Adding the VWAP indicator to a chart will complete all calculations for you. To calculate the VWAP yourself, follow these steps. Assume a 5-minute chart; the calculation is same regardless of what intraday time frame is used.

  1. Find the average price the stock traded at over the first five-minute period of the day. To do this, add the high, low, and close, then divide by three. Multiply this by the volume for that period. Record the result in a spreadsheet, under column PV.
  2. Divide PV by the volume for that period. This will give the VWAP value.
  3. To maintain the VWAP value throughout the day, continue to add the PV value from each period to the prior values. Divide this total by total volume up to that point. To make this easier in a spreadsheet, create columns for cumulative PV and cumulative volume. Both these cumulative values are divided by each other to produce VWAP.

What Does Volume Weighted Average Price (VWAP) Tell You?

Large institutional buyers and mutual funds use the VWAP ratio to help move into or out of stocks with as small of a market impact as possible. Therefore, when possible, institutions will try to buy below the VWAP, or sell above it. This way their actions push the price back toward the average, instead of away from it.

Retail traders tend to use VWAP more as a trend confirmation tool, similar to a moving average. When the price is above VWAP they look only to initiate long positions. When the price is below VWAP they only look to initiate short positions.

The Difference Between Volume Weighted Average Price (VWAP) and a Simple Moving Average

On a chart, VWAP and a moving average may look similar. These two indicators are calculating different things.

VWAP is calculating the sum of price multiplied by volume, divided by total volume.

A simple moving average is calculated by summing up closing prices over a certain period (say 10), and then dividing it by how many periods there are (10). Volume is not factored in.

Limitations of Using Volume Weighted Average Price (VWAP)

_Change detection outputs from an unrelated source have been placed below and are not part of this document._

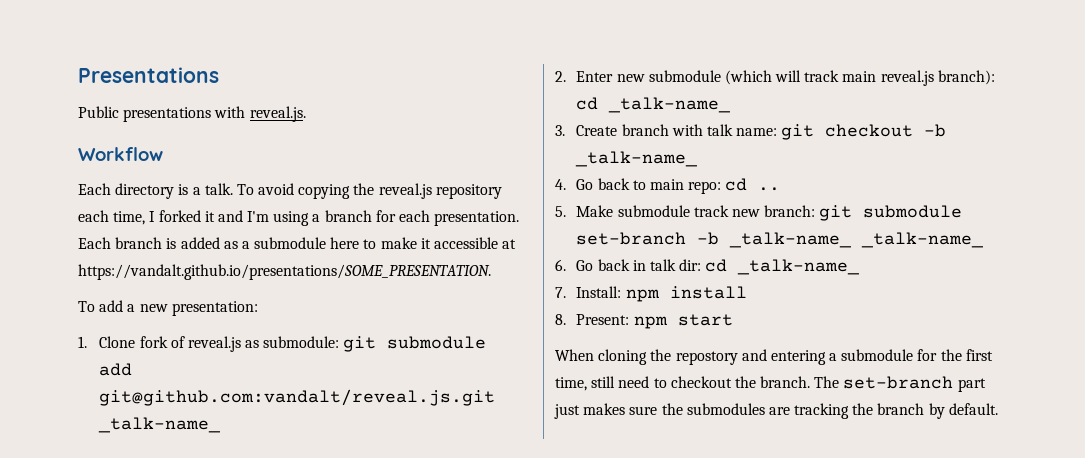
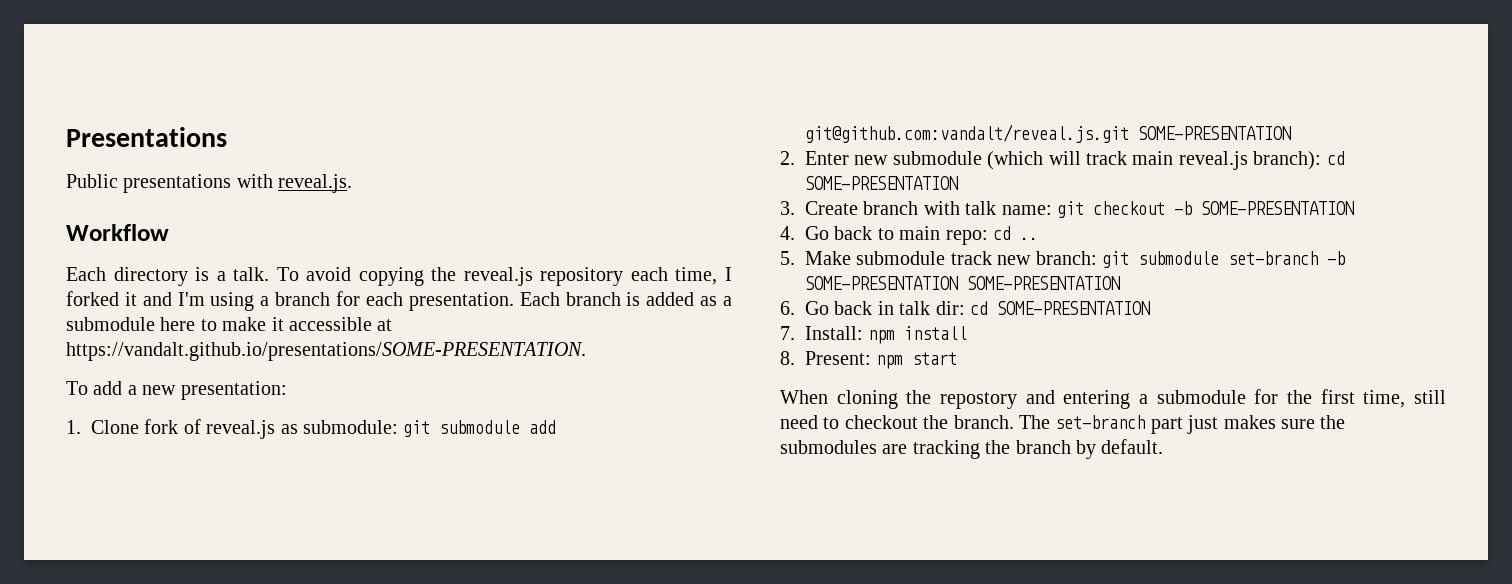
[78,264,491,280] https://vandalt.github.io/presentations/SOME_PRESENTATION. -> [66,342,586,361] https://vandalt.github.io/presentations/SOME-PRESENTATION.
[98,417,222,433] _talk-name_ -> [1138,126,1291,140] SOME-PRESENTATION
[608,97,732,113] _talk-name_ -> [805,176,958,190] SOME-PRESENTATION
[575,151,699,167] _talk-name_ -> [1201,201,1354,215] SOME-PRESENTATION
[729,232,985,248] _talk-name_ _talk-name_ -> [805,276,1120,290] SOME-PRESENTATION SOME-PRESENTATION
[737,259,861,275] _talk-name_ -> [997,301,1150,315] SOME-PRESENTATION

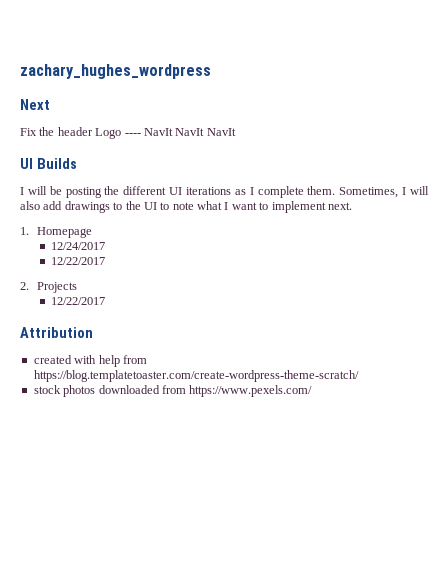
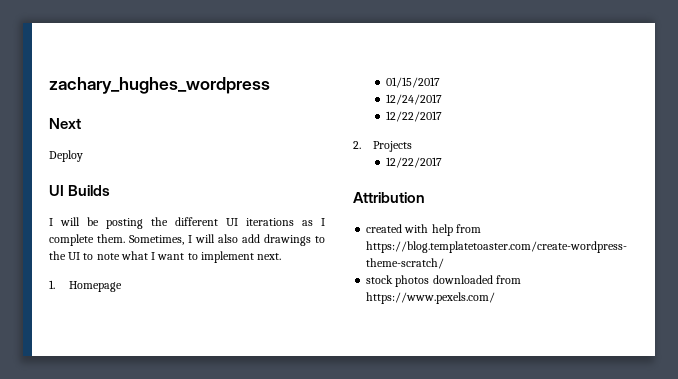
[20,127,236,139] Fix the header Logo ---- NavIt NavIt NavIt -> [49,150,83,162] Deploy
(93, 232) none -> [385,77,440,88] // 01/15/2017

VWAP is a single-day indicator, and is restarted at the open of each new trading day. Attempting to create an average VWAP over many days could mean that the average becomes distorted from the true VWAP reading as described above.

While some institutions may prefer to buy when the price of a security is below the VWAP, or sell when it is above, VWAP is not the only factor to consider. In strong uptrends, the price may continue to move higher for many days without dropping below the VWAP at all or only occasionally. Therefore, waiting for the price to fall below VWAP could mean a missed opportunity if prices are rising quickly.

VWAP is based on historical values and does not inherently have predictive qualities or calculations.